NEW YORK — The upcoming Sports Illustrated Swimsuit Issue is moving its publication date, pushing it from the chill of February to warmer May, closer to bikini-weather.
Editor of the issue MJ Day tells The Associated Press the shift makes more sense for greater impact. "This is where it works, this is where it's great," she said. "It's always hard to think about buying a swimsuit when its 18 degrees out."
Day, who spoke by phone from a warm but undisclosed spot where some of the upcoming swimsuit issue will be photographed, said May is the time when many readers start to think about beaches and pools.
The switch also unlocks other locations in the world for the models and photographers, who usually need to have wrapped up photographing eight weeks before the issue goes to print.

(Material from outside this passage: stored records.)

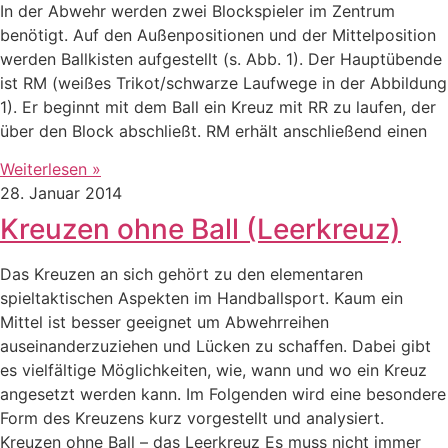
In der Abwehr werden zwei Blockspieler im Zentrum
benötigt. Auf den Außenpositionen und der Mittelposition
werden Ballkisten aufgestellt (s. Abb. 1). Der Hauptübende
ist RM (weißes Trikot/schwarze Laufwege in der Abbildung
1). Er beginnt mit dem Ball ein Kreuz mit RR zu laufen, der
über den Block abschließt. RM erhält anschließend einen
Weiterlesen »
28. Januar 2014
Kreuzen ohne Ball (Leerkreuz)
Das Kreuzen an sich gehört zu den elementaren
spieltaktischen Aspekten im Handballsport. Kaum ein
Mittel ist besser geeignet um Abwehrreihen
auseinanderzuziehen und Lücken zu schaffen. Dabei gibt
es vielfältige Möglichkeiten, wie, wann und wo ein Kreuz
angesetzt werden kann. Im Folgenden wird eine besondere
Form des Kreuzens kurz vorgestellt und analysiert.
Kreuzen ohne Ball – das Leerkreuz Es muss nicht immer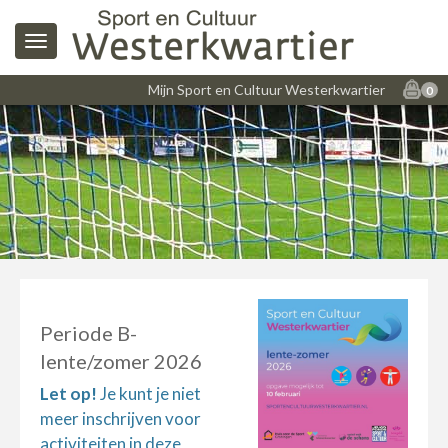
Mijn Sport en Cultuur Westerkwartier
0
Periode B-
lente/zomer 2026
Let op!
Je kunt je niet
meer inschrijven voor
activiteiten in deze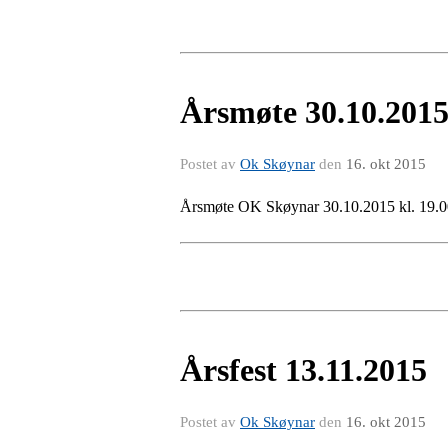
Årsmøte 30.10.201
Postet av
Ok Skøynar
den
16. okt 2015
Årsmøte OK Skøynar 30.10.2015 kl. 19.0
Årsfest 13.11.2015
Postet av
Ok Skøynar
den
16. okt 2015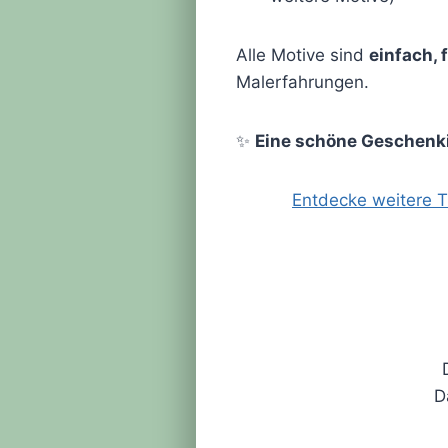
Alle Motive sind
einfach, 
Malerfahrungen.
✨
Eine schöne Geschenki
Entdecke weitere T
D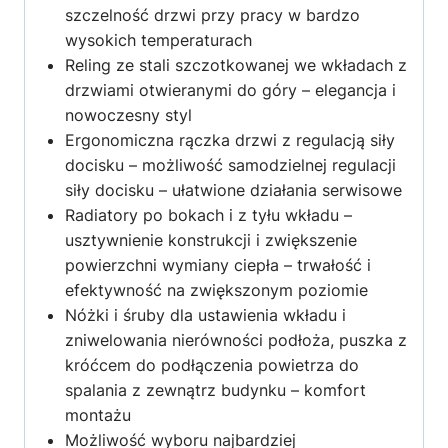
szczelność drzwi przy pracy w bardzo
wysokich temperaturach
Reling ze stali szczotkowanej we wkładach z
drzwiami otwieranymi do góry – elegancja i
nowoczesny styl
Ergonomiczna rączka drzwi z regulacją siły
docisku – możliwość samodzielnej regulacji
siły docisku – ułatwione działania serwisowe
Radiatory po bokach i z tyłu wkładu –
usztywnienie konstrukcji i zwiększenie
powierzchni wymiany ciepła – trwałość i
efektywność na zwiększonym poziomie
Nóżki i śruby dla ustawienia wkładu i
zniwelowania nierówności podłoża, puszka z
króćcem do podłączenia powietrza do
spalania z zewnątrz budynku – komfort
montażu
Możliwość wyboru najbardziej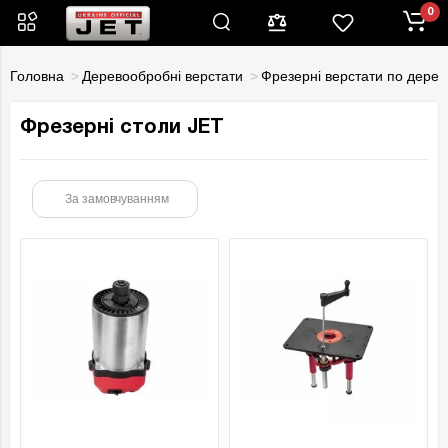
0
Головна
Деревообробні верстати
Фрезерні верстати по дерев
Фрезерні столи JET
За замовчуванням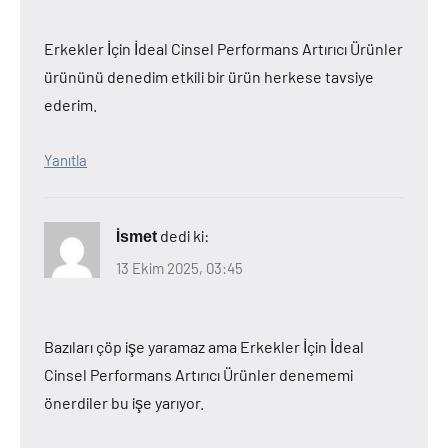
Erkekler İçin İdeal Cinsel Performans Artırıcı Ürünler
ürününü denedim etkili bir ürün herkese tavsiye
ederim.
Yanıtla
dedi ki:
İsmet
13 Ekim 2025, 03:45
Bazıları çöp işe yaramaz ama Erkekler İçin İdeal
Cinsel Performans Artırıcı Ürünler denememi
önerdiler bu işe yarıyor.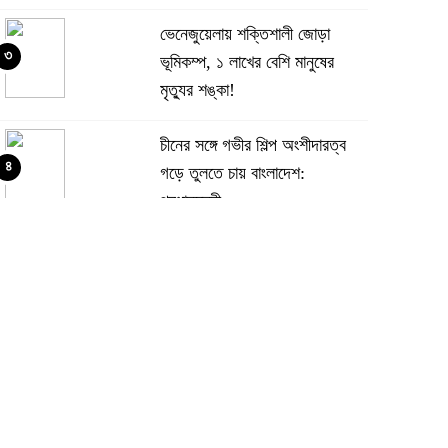
ভেনেজুয়েলায় শক্তিশালী জোড়া
৩
ভূমিকম্প, ১ লাখের বেশি মানুষের
মৃত্যুর শঙ্কা!
চীনের সঙ্গে গভীর শিল্প অংশীদারত্ব
৪
গড়ে তুলতে চায় বাংলাদেশ:
প্রধানমন্ত্রী
ভেনেজুয়েলার পর জাপানেও ৭.২
৫
মাত্রার শক্তিশালী ভূমিকম্প
টানা ৩ ম্যাচে গোল ভিনির, ইতিহাস
৬
বলছে বিশ্বকাপ জিতবে ব্রাজিল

"We were so limited with our timing," said Day, who has been with the magazine since 1998. "There's been a whole set of places that have been off the table for us because their summers are when we're not shooting."
There was no special reason the month of February was initially chosen 55 years ago for the swimsuit edition. Back then, it was picked to liven up a slow sports winter month.
"The February placement for the swimsuit issue ... was chosen by the head of Sports Illustrated from years ago to fill a hole in the calendar," Day said. "We were just a stopgap."
The original swimsuit issue ran in 1964. It has been a launching pad for models such as Kathy Ireland, Christie Brinkley, Elle Macpherson, Kate Upton and Ashley Graham.
Over the years the issue has tried to stay fresh, with painted bikinis, plus-sized models, unedited photos, tiny swimsuits, amputee models, older models and the addition of professional athletes and celebrities in relationships.
"Creating is always a challenge, right?" Day said. "But I think that's what inspires you to do better, to do more and to do different. If it was the same formulaic thing year after year I think that's boring to the creators as well as the viewership."
Last year, in a nod to the #MeToo movement, the issue featured the likes of gymnast Aly Raisman and model Sailor Brinkley Cook posing nude with words like "Every voice matters," ''Survivor" and "Abuse is never OK."
The annual swimsuit issue has endured showing off beautiful people wearing very little despite pageants like Miss America dropping the swimsuit portion of the competition and de-emphasizing contestants' physical appearance. Day said she and her team carefully select their models for much more than their beauty. "They also are so inspiring and interesting and authentic in their own ways," she said.
"Take the time to get beyond that first impression of someone or how they may look or how they may choose to present themselves," she added, "and understand that they're so much deeper than that. It's not about that bikini they're wearing or the color of your hair or the size of your bra."